Work request:
Set down exactly the lines of the listing below, please, beginning with the first and ending with the line that holds "wood effect or plain colours. If you".

Given records:
====

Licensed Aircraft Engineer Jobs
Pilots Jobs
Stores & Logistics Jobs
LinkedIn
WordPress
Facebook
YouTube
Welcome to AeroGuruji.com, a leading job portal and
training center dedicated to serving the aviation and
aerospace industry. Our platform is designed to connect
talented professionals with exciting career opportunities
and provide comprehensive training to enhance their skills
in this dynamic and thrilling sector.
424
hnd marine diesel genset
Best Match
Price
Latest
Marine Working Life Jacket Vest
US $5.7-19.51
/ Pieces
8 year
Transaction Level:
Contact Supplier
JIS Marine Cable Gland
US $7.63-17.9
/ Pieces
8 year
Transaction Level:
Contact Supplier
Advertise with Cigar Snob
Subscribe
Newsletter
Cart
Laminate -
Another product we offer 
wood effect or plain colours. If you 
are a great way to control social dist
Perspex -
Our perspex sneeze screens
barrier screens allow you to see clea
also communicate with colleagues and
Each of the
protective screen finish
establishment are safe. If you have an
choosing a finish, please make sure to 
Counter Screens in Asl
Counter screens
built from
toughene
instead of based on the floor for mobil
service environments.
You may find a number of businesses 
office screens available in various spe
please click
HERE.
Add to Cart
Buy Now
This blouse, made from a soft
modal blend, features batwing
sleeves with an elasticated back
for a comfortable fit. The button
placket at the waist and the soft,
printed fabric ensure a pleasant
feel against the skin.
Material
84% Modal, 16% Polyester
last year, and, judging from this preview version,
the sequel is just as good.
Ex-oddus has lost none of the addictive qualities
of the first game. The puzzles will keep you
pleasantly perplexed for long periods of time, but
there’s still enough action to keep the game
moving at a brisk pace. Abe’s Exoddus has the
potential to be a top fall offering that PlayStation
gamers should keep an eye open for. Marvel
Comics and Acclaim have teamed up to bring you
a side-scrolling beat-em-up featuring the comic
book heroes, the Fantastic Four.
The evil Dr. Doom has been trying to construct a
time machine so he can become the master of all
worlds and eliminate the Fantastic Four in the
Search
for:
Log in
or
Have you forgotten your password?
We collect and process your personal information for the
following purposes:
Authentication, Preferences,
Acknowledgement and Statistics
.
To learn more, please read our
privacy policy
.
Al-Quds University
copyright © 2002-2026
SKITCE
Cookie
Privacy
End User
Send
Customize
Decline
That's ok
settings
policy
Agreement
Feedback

====

Response for this exercise:
Licensed Aircraft Engineer Jobs
Pilots Jobs
Stores & Logistics Jobs
LinkedIn
WordPress
Facebook
YouTube
Welcome to AeroGuruji.com, a leading job portal and
training center dedicated to serving the aviation and
aerospace industry. Our platform is designed to connect
talented professionals with exciting career opportunities
and provide comprehensive training to enhance their skills
in this dynamic and thrilling sector.
424
hnd marine diesel genset
Best Match
Price
Latest
Marine Working Life Jacket Vest
US $5.7-19.51
/ Pieces
8 year
Transaction Level:
Contact Supplier
JIS Marine Cable Gland
US $7.63-17.9
/ Pieces
8 year
Transaction Level:
Contact Supplier
Advertise with Cigar Snob
Subscribe
Newsletter
Cart
Laminate -
Another product we offer 
wood effect or plain colours. If you 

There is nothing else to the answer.